With no persistent storage, local DB state is not trustworthy across restarts. Officially, local disk is ephemeral. (huggingface.co)

That means you should choose one of these paths:

Demo path

Make the app boot from a small seed and accept that user changes are not durable.

Persistent path

Add real persistence and redesign around it.

Right now you are between those two paths, which is the least stable place to be.

4) Slow down or remove the snapshot loop

For box2, the snapshot loop should be dramatically less frequent, or removed until true persistence exists.

A background safety loop that constantly dumps/compresses the DB can become a destabilizer on free managed infrastructure.
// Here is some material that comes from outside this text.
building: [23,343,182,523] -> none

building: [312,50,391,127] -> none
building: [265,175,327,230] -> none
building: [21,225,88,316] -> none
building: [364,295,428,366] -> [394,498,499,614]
5) Supervise all services properly

The shell script should either:

  • remain PID 1 and supervise Apache/Node/MariaDB itself, or
  • use a proper process supervisor

The key goal is simple:

if a critical child dies, the container should fail cleanly and visibly, not drift into a half-working state.

6) Push service logs to stdout/stderr

This is a big practical fix.

Make Node, MariaDB, and Apache logs visible in the Space logs. Then the restart story becomes much easier to prove.

That also pairs well with the new Hugging Face log tooling. (github.com)

7) Set Docker config explicitly

Add these in README.md:

app_port: 7860
startup_duration_timeout: 1h

This does not solve everything, but it removes ambiguity and gives a startup-heavy container more room. (huggingface.co)

8) Use Dev Mode or programmatic log collection when reproducing

Hugging Face provides Dev Mode and improved log access for Spaces. For a stack like yours, debugging only via the normal web UI is not enough. (huggingface.co, github.com)


Final conclusion

Your Spaces are not restarting for “no reason.”

The reasons are most likely a combination of:

  • managed container lifecycle,
  • heavy startup/runtime design,
  • multi-service fragility,
  • local DB on ephemeral storage,
  • costly background snapshotting,
  • and possibly occasional Hugging Face runtime/control glitches. (huggingface.co, huggingface.co, discuss.huggingface.co)

So my clearest advice is:

  1. remove runtime installs,
  2. shrink startup,
  3. reduce or remove the snapshot loop,
  4. make logs visible,
  5. supervise services cleanly,
  6. choose either stateless demo mode or real persistence.

That is the most evidence-based explanation and the most realistic fix path for your case.

1 Like

Thank you so much for this amazing detailed answer

1 Like

This topic was automatically closed 12 hours after the last reply. New replies are no longer allowed.